(Beginning of DATA TO EXAMINE)
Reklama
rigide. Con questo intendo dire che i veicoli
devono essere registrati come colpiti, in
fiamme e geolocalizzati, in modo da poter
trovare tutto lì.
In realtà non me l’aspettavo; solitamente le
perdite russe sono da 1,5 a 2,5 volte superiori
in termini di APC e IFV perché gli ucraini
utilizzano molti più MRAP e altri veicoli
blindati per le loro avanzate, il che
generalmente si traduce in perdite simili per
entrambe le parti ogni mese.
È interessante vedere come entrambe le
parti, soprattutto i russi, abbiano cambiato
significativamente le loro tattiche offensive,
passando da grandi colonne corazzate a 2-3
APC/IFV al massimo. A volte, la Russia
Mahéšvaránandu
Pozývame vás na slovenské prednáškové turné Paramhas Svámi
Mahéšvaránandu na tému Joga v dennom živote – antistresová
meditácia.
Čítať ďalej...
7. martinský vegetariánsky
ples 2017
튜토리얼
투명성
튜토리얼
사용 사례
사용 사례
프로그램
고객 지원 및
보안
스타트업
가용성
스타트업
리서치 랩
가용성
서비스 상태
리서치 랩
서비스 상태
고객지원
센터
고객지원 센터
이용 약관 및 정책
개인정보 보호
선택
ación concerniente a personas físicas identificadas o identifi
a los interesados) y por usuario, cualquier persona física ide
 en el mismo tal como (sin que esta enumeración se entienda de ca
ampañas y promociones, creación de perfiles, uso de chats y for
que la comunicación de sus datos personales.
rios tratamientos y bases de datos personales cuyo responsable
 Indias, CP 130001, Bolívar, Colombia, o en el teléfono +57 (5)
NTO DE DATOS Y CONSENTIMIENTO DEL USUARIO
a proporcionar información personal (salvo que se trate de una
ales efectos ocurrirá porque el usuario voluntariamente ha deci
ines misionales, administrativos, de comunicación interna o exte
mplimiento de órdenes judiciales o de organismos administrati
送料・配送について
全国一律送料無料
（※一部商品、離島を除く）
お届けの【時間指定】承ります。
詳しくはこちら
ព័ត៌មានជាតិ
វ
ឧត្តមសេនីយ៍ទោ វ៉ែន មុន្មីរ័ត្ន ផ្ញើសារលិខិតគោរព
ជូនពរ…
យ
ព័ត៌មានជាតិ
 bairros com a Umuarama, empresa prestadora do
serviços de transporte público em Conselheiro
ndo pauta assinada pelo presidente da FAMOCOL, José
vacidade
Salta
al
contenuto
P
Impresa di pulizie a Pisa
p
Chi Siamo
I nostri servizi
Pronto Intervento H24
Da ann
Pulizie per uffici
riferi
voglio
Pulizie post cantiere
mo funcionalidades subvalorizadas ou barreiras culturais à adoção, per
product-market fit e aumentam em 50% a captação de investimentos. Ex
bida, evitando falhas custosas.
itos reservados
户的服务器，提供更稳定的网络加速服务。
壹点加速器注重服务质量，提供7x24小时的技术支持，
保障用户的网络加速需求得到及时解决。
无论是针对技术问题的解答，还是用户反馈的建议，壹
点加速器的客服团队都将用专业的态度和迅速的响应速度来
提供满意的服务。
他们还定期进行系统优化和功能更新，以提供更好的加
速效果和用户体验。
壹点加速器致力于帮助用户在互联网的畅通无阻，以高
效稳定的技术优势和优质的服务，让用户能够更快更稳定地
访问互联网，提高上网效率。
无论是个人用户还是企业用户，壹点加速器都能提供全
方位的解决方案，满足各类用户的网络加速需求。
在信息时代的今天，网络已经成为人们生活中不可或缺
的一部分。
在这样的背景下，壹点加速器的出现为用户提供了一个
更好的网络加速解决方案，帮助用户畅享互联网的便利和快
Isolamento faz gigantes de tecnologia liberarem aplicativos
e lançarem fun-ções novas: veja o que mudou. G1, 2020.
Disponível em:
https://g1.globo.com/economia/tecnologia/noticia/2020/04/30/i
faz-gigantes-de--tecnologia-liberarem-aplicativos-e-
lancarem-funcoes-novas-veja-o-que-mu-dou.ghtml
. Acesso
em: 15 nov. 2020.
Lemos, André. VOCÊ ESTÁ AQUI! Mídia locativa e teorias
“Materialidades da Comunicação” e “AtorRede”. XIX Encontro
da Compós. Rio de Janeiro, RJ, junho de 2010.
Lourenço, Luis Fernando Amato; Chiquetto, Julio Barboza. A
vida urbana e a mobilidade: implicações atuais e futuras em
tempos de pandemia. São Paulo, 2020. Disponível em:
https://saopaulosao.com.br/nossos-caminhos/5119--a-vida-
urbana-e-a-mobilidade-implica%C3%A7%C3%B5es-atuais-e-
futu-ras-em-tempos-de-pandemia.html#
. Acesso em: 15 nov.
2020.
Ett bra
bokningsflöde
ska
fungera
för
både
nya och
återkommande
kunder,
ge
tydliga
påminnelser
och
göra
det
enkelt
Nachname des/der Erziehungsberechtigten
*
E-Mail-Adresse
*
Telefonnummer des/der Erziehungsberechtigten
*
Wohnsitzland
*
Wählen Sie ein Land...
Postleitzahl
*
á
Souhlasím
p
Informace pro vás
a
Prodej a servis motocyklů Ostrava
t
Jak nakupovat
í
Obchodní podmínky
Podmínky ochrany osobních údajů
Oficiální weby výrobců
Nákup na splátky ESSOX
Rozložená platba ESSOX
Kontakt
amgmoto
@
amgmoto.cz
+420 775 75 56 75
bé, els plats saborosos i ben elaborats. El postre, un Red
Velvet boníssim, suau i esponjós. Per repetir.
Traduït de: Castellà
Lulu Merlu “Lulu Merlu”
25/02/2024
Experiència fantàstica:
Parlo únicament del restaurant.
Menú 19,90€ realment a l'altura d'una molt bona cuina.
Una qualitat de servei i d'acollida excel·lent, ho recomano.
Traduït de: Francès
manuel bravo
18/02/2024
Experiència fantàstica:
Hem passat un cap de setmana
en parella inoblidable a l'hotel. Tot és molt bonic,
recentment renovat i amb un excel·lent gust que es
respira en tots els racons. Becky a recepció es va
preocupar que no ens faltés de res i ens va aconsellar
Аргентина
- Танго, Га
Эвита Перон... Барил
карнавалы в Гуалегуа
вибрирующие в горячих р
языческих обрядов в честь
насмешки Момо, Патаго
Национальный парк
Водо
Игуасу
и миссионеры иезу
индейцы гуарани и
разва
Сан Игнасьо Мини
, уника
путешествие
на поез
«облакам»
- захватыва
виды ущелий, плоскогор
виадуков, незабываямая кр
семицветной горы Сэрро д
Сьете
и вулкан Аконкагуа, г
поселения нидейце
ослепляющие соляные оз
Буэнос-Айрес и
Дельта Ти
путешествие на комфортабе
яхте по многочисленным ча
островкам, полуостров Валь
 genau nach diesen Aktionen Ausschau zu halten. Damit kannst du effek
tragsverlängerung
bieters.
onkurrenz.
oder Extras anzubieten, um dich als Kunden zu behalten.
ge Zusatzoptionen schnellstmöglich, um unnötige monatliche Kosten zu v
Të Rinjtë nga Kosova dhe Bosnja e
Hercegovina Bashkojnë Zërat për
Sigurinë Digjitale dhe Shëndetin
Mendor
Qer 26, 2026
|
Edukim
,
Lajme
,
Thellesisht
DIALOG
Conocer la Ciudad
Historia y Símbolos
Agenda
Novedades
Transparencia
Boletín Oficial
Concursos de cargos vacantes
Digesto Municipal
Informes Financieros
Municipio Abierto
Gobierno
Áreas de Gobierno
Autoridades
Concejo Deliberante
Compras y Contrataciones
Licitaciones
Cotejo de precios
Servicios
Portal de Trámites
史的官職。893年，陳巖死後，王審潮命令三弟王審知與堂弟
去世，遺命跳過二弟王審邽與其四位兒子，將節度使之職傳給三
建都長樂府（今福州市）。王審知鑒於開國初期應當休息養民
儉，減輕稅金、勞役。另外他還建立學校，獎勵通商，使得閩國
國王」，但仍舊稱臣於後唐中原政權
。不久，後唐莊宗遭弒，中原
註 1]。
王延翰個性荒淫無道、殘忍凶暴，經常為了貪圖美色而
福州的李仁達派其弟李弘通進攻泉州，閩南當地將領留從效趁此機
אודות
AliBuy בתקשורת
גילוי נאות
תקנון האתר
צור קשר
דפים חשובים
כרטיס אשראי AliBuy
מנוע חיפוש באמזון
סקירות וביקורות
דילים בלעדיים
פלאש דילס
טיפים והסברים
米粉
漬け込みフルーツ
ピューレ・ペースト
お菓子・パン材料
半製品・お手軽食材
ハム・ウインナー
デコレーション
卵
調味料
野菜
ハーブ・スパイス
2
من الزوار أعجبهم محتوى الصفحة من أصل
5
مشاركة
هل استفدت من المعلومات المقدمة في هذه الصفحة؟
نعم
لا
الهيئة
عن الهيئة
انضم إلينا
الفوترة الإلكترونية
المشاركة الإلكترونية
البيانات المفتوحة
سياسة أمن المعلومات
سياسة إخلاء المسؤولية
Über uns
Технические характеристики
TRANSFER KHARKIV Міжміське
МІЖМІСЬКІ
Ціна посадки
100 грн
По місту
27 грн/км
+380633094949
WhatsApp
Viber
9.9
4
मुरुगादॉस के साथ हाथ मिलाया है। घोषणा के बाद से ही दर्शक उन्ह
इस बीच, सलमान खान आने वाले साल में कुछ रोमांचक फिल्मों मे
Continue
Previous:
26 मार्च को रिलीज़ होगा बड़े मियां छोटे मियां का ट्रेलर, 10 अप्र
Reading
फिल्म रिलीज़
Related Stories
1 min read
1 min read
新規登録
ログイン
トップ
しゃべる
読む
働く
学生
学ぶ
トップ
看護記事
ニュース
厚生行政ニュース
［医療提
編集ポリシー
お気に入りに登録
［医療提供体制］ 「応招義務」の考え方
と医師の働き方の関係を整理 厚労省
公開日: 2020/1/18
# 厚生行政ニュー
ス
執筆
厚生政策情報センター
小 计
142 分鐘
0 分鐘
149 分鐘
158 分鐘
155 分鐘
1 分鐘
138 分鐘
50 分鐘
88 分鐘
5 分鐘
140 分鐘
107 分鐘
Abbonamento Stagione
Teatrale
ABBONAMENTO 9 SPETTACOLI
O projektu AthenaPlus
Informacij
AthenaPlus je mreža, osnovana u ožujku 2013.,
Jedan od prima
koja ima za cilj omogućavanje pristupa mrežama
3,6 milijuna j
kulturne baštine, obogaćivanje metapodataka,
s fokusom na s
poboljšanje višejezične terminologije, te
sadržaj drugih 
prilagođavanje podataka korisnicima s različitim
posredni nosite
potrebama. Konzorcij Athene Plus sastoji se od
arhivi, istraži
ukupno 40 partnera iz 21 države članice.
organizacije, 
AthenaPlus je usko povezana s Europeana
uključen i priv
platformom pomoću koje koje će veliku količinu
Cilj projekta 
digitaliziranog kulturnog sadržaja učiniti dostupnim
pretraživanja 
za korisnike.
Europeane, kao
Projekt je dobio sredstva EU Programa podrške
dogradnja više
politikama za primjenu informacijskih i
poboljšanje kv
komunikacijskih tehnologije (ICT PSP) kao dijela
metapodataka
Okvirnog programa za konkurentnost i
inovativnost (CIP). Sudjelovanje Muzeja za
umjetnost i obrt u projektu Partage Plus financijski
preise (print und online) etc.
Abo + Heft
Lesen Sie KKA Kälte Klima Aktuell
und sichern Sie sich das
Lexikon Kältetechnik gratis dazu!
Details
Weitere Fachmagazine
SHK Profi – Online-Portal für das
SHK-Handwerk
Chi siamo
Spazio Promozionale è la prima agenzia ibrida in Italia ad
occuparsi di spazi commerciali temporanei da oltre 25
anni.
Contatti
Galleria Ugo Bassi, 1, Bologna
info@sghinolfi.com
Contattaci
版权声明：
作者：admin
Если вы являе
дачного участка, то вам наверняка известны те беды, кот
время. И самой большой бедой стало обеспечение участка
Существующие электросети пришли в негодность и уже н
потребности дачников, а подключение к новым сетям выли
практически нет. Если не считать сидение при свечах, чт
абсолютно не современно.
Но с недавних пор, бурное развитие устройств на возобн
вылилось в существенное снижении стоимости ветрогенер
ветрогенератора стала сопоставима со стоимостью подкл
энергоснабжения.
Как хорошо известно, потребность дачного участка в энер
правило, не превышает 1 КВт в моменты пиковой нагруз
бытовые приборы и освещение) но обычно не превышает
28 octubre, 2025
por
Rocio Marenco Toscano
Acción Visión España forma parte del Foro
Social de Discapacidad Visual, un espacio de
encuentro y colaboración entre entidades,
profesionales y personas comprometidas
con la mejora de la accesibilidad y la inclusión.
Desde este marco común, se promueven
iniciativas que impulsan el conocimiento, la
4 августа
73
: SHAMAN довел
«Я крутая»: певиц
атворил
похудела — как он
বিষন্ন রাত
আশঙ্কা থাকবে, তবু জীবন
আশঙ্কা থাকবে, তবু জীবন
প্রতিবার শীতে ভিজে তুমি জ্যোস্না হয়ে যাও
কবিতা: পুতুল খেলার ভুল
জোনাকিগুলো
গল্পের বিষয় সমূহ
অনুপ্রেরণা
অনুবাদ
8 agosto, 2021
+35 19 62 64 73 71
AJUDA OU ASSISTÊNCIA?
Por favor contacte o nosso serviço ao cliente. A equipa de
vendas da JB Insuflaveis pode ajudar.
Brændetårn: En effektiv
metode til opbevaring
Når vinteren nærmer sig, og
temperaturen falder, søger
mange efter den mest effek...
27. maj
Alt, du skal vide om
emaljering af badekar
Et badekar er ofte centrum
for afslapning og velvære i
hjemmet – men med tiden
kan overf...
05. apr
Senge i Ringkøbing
(End of DATA TO EXAMINE)
=== TASK STATEMENT ===
Copy all lines above containing the string "volte".

=== RESPONSE ===
perdite russe sono da 1,5 a 2,5 volte superiori
APC/IFV al massimo. A volte, la Russia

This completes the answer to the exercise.